Ya verás como ahora viene algún listillo diciendo que no se lo cree. Pues que sepa que no me cuenta nada nuevo. 

Yo tampoco me lo creo.

20 nov. 2016

MONEDA CORRIENTE


Era noche cerrada, una madrugada más de vuelta al hogar con la camaradería de esa neblina persistente capaz de convertir realidad en fantasía.

Me sentía extraordinariamente cansado tras tantas horas de trabajo en la fundición y por momentos perdía la consciencia del lugar de donde venía, del sitio al que iba y de mí mismo.

Quedarían menos de trescientos metros para llegar a la casa cuando una presencia se interpuso en mi camino. Era una mujer imponente, con ropajes de la época victoriana. La dama, arrastraba sobre todo por detrás una falda muy larga, de forma acampanda, repleta de detalles floridos y cintas llamativas pero sin alardes de color de la que asomaba la punta de unas botas negras de una piel excelente.

El escote era inmenso, y lo que más me llamó la atención además de su cintura de avispa, fue que a pesar del aire gélido que casi cortaba la piel, la dama llevaba unos guantes de los que asomaban unos dedos preciosos y mangas cortas a la altura de los codos.

Yo estaba petrificado, y notaba como la escarcha se iba adueñando poco a poco de mi poderoso bigote y como un pequeño temblor tal vez a causa del frío iba conquistando todo mi cuerpo de la punta de los pies a la coronilla.

Estuvimos lo que me pareció una inmensidad uno frente al otro sin dirigirnos la palabra, ella me miraba con dulzura al tiempo que yo me perdía cada vez más en la multitud de sensaciones que emanaban de sus ojos.

De pronto comencé a vislumbrar como sus labios se entreabrían lentamente y pude oír su voz...

.- “Don Francisco, ¿no tendrá usted una pasta?

Por inconcebible que me pareciera sabía mi nombre, pero lo que me extrañó fue que una dama del siglo XIX, me pidiera pasta con un lenguaje del siglo XXI.

Eché mano a la cartera, pues aunque no suelo llevar mucho cuando trabajo de noche, unos euros por si acaso siempre llevo, pero poniendo delicadamente sus manos sobre las mías y me impidió abrir la cartera.

A pesar de tener el aspecto de una mujer joven, me miró como una madre mira a un hijo tonto y volvió a hablar:


.- “Coño Paco, que no te enteras, hijo, que si tienes alguna pasta de esas que haces de cuando en cuando, que vengo de un baile de disfraces y traigo un hambre que no me tengo”.

14 nov. 2016

La moda


Serían aproximadamente las dos de la madrugada, cuando decidí explorar las cuatro esquinas de mi barrio a la luz de la luna. Habrían pasado como quince minutos, cuando una cuartilla blanca pegada en la pared me llamó poderosamente la atención por su excelente caligrafía:

Soy un pobre náufrago del torrente de tu mirada
un esclavo de los deseos de mi cuerpo
detective impenitente de tus movimientos
portero de tus deseos y tu desmemoria
guardaespaldas de tus suspiros.

[Datos extraídos de una colección]
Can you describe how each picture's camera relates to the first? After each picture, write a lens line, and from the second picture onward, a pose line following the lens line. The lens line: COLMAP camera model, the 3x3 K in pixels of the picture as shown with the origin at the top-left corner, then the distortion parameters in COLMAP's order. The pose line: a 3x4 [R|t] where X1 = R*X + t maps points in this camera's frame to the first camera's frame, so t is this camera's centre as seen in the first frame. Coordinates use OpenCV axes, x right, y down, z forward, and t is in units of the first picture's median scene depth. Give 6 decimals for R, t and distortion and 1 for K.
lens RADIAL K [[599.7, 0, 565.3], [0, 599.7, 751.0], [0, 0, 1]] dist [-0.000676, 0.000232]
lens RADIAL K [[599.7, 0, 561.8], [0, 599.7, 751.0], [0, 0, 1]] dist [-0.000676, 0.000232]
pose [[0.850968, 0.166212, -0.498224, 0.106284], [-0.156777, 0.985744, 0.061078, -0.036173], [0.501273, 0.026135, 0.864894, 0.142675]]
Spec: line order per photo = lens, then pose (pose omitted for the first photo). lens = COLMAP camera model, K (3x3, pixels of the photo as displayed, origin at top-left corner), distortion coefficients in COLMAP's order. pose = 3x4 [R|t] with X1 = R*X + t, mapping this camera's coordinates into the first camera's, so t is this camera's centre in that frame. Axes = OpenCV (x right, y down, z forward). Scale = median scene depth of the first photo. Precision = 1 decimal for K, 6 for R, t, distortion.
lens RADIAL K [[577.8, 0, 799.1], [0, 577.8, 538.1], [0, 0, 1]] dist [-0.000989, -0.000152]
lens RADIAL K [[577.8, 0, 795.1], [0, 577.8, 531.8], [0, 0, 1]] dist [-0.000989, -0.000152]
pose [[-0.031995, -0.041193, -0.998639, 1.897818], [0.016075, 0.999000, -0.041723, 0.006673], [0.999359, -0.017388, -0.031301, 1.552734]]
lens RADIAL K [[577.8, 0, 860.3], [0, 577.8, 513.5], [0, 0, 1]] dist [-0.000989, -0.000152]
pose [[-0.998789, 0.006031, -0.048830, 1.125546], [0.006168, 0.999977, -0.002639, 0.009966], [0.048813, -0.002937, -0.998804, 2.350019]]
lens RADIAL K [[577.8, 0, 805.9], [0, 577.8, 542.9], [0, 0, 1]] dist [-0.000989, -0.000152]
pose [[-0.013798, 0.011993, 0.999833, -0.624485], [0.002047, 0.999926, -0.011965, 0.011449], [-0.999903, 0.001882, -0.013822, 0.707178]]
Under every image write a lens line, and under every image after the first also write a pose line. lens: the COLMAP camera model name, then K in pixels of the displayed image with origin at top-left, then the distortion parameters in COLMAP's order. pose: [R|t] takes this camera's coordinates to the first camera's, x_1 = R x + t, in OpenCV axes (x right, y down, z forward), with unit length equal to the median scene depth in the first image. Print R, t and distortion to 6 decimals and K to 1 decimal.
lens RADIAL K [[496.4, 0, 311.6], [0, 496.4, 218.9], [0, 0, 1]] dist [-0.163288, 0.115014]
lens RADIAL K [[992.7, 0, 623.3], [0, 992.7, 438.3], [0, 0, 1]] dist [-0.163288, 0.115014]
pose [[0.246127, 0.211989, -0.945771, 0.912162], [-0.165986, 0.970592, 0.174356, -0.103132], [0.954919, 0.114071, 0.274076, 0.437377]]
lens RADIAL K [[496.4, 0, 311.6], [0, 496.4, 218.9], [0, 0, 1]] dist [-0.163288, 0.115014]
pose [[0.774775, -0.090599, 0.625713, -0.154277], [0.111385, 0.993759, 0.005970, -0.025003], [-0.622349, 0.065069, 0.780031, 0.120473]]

#### Qué debes hacer:
Retoma el texto de relatos breves justo después de su último verso.

#### Resultado obtenido:
Una sola vez te miré y caí rendido
en la más honda depresión, al saber
que tú ni siquiera me habías visto
y solamente tenías ojos para él.

Cómo está la peña, me dije y seguí correteando mientras me preguntaba ¿Habrá más locos que se calcen las zapatillas para salir a correr con la helada que está cayendo?.

Era una sensación un tanto extraña, pues la gente no suele salir a estas horas y eso me hacía crecerme respecto a los demás, y por otro lado, hoy día todo el mundo corre, hasta el punto de que ya hay quien a este movimiento le llama "la fiebre de la alpargata;, tal vez emulando a aquella fiebre del oro que tanto cambió las vidas de aquellos famosos buscadores y sus familias.

Hacía ya más de un año que salía a escondidas de mis amigos y del grupo de entrenamiento y esa noche fue la del encuentro. No tengo ni la más remota idea de cómo surgió el amor, pero me prendé sin remedio de su piel, de la sinceridad que emanaba de su carácter, de su saber estar, de su fortaleza, pero sobre todo me caló un presentimiento, la sensación de que ese par me miraba fijamente como diciéndome “te amamos, te deseamos, ven y disfruta con nosotras”.

Una fuerza invisible y decisiva me poseyó al instante y sin saber cómo, de una patada rompí el cristal y me las llevé.

No podía ser de otro modo, pues era el último modelo de las famosas “Anipajó”, que se veían a todas horas en los anuncios de la televisión. 

Minutos más tarde me remordió la conciencia y volví a la tienda a dejar las zapatillas viejas; no lucían lo mismo, pero el escaparate ahora ya no parecía tan desangelado.